In Trump’s loss to Joe Biden in November, which occurred after the coronavirus had killed more than 200,000 Americans, the pandemic was the top issue on voters’ minds, according to an AP Votecast survey.
Since reaching a peak in January, coronavirus cases have begun to fall in both the U.S. and the UK, and the countries are now among the world’s top leaders in vaccinations.
Kahn said she found the changes instituted by President Biden — including signing a national mask mandate on federal property and public transportation, as well as speeding up production of PPE and vaccines — have been “vitally important in containing the pandemic.” Last month Biden announced that at least 90 percent of the U.S. population would be eligible for vaccination by April 19, but this came on the same day as a stark warning from CDC director Rochelle Walensky, who said she had a feeling of “impending doom” amid a spike in cases in certain parts of the country.

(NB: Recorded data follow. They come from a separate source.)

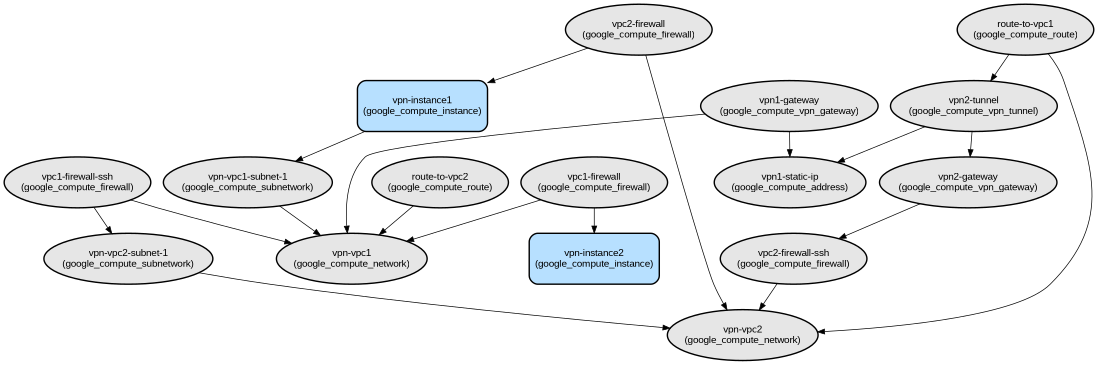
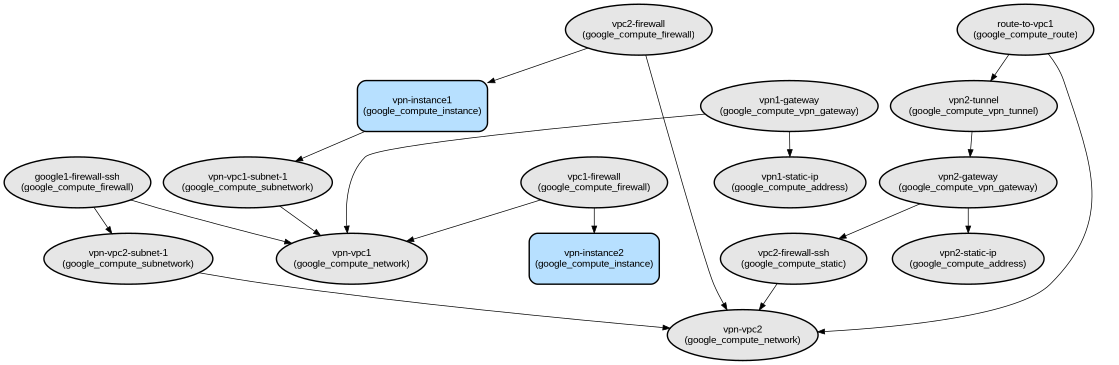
  digraph {
    node [color=black fillcolor="#E6E6E6" fontname=Arial style="filled,bold,rounded"]
    n1 [height=1 label="vpn-vpc1\n(google_compute_network)"]
    n2 [height=1 label="vpn-vpc2\n(google_compute_network)"]
    n3 [height=1 label="vpn-vpc1-subnet-1\n(google_compute_subnetwork)"]
    n4 [height=1 label="vpn-vpc2-subnet-1\n(google_compute_subnetwork)"]
    n5 [height=1 label="vpc1-firewall\n(google_compute_firewall)"]
    n6 [fillcolor="#B7E0FF" height=1 label="vpn-instance2\n(google_compute_instance)" shape=rectangle]
-   n7 [height=1 label="vpc1-firewall-ssh\n(google_compute_firewall)"]
+   n7 [height=1 label="google1-firewall-ssh\n(google_compute_firewall)"]
    n8 [height=1 label="vpc2-firewall\n(google_compute_firewall)"]
    n9 [fillcolor="#B7E0FF" height=1 label="vpn-instance1\n(google_compute_instance)" shape=rectangle]
-   n10 [height=1 label="vpc2-firewall-ssh\n(google_compute_firewall)"]
+   n10 [height=1 label="vpc2-firewall-ssh\n(google_compute_static)"]
    n11 [height=1 label="vpn1-static-ip\n(google_compute_address)"]
+   n12 [height=1 label="vpn2-static-ip\n(google_compute_address)"]
    n13 [height=1 label="vpn1-gateway\n(google_compute_vpn_gateway)"]
    n14 [height=1 label="vpn2-gateway\n(google_compute_vpn_gateway)"]
    n15 [height=1 label="vpn2-tunnel\n(google_compute_vpn_tunnel)"]
-   n16 [height=1 label="route-to-vpc2\n(google_compute_route)"]
    n17 [height=1 label="route-to-vpc1\n(google_compute_route)"]
    n3 -> n1
    n4 -> n2
    n5 -> n1
    n5 -> n6
    n7 -> n1
    n7 -> n4
    n8 -> n2
    n8 -> n9
    n9 -> n3
    n10 -> n2
    n13 -> n1
    n13 -> n11
    n14 -> n10
-   n15 -> n11
+   n14 -> n12
    n15 -> n14
-   n16 -> n1
    n17 -> n2
    n17 -> n15
  }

And the current situation in Brazil is worsening, serving as a stark warning of what other countries could face as more contagious COVID-19 variants continue to spread and potentially become dominant. Deaths are escalating and nearly all the states’ intensive care units are near or at capacity, prompting experts to warn that the health care system is “close to collapse”. Rather than changing his tone on vaccinations, Bolsonaro has started to push for an experimental nasal spray being developed in Israel as a possible treatment for COVID-19. In response to the recent deaths connected to the new variants, his message to citizens was to “stop whining.” During a recent Cabinet reshuffle Bolsonaro ousted three commanders of the country’s armed forces, suggesting he’s grown even more isolated in his haphazard response to the virus.
As COVID-19 cases rise elsewhere in Latin America, too, top officials are facing further scrutiny. In Peru, two ministers resigned after it was revealed after it was revealed that 500 government officials — including the country’s president Martin Vizcarra — took advantage of their positions to receive COVID-19 vaccines in February. With a week to go until the country’s general elections on April 11, Peru recently hit its highest level of single day deaths from the virus thus far.
Kahn says she hopes such behavior from powerful leaders will make voters think more carefully about how elected officials would respond to a public health crisis when they head to the polls in the future. “You don’t want a government that is just winging it,” she said. “The stakes are too high. And really, it makes the difference between lives saved and lives lost.”